▸ **Provided information**:
* Start *
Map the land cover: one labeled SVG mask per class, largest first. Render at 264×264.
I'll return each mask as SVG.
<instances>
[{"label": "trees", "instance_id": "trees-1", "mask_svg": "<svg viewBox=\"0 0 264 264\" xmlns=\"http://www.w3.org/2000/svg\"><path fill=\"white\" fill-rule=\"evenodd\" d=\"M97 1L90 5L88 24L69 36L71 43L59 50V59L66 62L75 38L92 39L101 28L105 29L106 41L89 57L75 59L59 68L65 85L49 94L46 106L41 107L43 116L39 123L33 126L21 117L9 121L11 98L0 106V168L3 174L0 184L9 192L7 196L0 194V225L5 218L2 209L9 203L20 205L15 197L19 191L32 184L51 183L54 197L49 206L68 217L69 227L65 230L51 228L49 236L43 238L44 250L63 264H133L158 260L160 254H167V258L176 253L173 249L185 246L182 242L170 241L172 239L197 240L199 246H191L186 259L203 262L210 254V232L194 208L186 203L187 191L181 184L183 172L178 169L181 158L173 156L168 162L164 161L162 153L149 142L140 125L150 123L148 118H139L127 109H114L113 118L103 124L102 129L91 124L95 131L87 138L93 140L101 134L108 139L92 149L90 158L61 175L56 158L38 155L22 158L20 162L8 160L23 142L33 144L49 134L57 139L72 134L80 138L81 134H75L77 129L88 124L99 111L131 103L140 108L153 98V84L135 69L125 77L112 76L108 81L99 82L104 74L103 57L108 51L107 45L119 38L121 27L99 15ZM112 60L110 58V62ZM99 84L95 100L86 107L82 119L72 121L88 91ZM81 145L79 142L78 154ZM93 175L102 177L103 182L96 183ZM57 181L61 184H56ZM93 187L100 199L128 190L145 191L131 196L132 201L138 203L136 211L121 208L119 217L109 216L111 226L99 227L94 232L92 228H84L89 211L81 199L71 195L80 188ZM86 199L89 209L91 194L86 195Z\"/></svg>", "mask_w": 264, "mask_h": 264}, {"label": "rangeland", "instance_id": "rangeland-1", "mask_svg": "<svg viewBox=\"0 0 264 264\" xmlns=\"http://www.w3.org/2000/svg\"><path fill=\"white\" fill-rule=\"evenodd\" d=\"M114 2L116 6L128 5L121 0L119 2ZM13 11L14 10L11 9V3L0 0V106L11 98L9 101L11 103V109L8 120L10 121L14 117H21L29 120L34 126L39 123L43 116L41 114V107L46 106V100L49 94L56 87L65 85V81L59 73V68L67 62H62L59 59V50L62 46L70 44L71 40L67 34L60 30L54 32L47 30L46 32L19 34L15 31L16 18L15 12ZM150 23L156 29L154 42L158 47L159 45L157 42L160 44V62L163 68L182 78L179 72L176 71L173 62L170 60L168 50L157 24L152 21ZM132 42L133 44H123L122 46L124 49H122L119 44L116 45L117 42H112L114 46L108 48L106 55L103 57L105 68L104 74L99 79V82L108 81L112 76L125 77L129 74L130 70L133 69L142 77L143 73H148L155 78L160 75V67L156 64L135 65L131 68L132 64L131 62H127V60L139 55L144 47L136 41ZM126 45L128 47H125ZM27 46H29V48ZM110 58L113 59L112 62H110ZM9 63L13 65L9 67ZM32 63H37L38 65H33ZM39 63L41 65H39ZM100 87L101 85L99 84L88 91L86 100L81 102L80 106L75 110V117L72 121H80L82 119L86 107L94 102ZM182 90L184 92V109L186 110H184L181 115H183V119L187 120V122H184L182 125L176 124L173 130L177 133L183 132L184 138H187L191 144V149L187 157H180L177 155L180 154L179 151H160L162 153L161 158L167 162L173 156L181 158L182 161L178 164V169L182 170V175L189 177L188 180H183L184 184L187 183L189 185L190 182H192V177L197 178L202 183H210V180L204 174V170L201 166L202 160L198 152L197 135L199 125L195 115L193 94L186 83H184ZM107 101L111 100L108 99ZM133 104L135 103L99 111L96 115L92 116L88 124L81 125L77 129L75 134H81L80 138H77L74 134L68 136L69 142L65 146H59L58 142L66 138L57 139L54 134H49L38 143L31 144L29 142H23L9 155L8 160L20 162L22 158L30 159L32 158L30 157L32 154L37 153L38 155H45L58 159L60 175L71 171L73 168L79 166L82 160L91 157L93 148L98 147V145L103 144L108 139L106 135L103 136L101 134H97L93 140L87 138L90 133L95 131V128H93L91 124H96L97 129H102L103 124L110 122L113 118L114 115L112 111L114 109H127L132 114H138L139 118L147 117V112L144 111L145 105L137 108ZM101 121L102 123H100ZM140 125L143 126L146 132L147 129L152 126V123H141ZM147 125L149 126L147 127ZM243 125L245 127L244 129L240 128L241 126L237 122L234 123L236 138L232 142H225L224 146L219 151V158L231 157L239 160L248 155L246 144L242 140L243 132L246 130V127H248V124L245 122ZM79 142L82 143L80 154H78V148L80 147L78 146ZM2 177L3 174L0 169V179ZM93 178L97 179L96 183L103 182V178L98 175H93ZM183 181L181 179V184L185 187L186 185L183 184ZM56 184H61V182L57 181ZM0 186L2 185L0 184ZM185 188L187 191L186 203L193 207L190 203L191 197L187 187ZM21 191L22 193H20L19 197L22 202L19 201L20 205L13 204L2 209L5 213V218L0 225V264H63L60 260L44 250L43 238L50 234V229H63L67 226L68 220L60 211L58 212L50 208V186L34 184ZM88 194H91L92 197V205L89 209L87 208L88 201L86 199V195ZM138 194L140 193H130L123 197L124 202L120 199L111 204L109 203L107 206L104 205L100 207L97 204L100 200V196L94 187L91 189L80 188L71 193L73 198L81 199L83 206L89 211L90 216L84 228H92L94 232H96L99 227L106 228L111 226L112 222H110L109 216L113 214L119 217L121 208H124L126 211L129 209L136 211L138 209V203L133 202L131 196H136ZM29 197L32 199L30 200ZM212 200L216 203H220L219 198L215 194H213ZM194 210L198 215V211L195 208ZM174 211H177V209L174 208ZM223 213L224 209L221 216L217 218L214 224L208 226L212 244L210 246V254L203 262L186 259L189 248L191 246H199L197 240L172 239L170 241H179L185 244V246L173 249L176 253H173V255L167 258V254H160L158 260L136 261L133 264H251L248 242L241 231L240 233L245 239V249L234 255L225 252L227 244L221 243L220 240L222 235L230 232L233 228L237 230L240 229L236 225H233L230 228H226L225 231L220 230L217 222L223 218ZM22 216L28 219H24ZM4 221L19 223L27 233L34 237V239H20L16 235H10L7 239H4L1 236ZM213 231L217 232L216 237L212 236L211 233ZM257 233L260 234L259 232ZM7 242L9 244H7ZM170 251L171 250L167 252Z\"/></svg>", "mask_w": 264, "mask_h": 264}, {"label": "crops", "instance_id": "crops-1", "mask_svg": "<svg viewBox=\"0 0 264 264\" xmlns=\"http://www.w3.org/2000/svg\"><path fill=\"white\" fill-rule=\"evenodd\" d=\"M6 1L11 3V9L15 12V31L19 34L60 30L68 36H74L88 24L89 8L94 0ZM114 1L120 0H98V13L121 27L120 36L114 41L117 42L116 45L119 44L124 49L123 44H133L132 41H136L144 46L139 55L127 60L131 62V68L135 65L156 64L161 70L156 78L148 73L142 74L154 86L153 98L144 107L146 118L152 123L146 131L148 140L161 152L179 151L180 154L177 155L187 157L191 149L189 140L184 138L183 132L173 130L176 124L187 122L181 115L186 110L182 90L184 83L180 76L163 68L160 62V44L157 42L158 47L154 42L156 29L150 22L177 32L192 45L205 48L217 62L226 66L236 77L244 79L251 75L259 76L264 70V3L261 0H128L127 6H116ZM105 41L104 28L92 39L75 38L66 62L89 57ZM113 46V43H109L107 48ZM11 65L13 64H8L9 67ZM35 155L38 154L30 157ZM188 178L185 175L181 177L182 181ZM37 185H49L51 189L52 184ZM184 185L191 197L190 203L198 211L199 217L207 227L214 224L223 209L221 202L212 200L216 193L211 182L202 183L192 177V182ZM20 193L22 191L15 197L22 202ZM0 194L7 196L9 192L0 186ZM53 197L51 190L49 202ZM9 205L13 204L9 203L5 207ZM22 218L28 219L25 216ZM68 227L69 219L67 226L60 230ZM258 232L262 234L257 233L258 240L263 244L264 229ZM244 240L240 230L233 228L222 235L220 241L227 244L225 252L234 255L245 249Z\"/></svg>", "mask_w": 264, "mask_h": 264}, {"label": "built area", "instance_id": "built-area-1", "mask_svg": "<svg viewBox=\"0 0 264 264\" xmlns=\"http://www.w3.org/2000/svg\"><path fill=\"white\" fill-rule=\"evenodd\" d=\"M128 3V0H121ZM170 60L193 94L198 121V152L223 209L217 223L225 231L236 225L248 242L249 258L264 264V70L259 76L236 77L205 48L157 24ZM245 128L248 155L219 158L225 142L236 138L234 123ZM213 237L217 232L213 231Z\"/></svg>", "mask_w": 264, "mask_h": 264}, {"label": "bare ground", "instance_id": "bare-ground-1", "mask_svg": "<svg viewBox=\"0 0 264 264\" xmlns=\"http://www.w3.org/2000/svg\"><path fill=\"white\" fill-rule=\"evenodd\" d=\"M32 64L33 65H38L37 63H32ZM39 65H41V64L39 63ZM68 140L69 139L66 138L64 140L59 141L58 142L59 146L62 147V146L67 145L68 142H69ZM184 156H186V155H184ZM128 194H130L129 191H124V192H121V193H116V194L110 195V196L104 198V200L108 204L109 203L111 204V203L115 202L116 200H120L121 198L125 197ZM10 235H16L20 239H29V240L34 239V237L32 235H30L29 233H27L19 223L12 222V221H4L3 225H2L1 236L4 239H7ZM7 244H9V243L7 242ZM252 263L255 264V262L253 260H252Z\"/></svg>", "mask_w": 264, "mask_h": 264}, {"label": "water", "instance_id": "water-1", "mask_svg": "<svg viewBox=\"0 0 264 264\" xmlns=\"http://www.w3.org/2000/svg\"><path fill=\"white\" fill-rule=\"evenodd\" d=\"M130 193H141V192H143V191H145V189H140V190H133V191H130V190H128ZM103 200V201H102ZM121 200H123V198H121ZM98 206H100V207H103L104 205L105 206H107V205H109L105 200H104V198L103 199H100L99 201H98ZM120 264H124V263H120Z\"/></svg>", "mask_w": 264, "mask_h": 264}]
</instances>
* End *
▸ **Set problem**:
Copy the material word for word from its first line through the line that contains "<instances>", including both of those lines.

▸ **Completed task**:
Map the land cover: one labeled SVG mask per class, largest first. Render at 264×264.
I'll return each mask as SVG.
<instances>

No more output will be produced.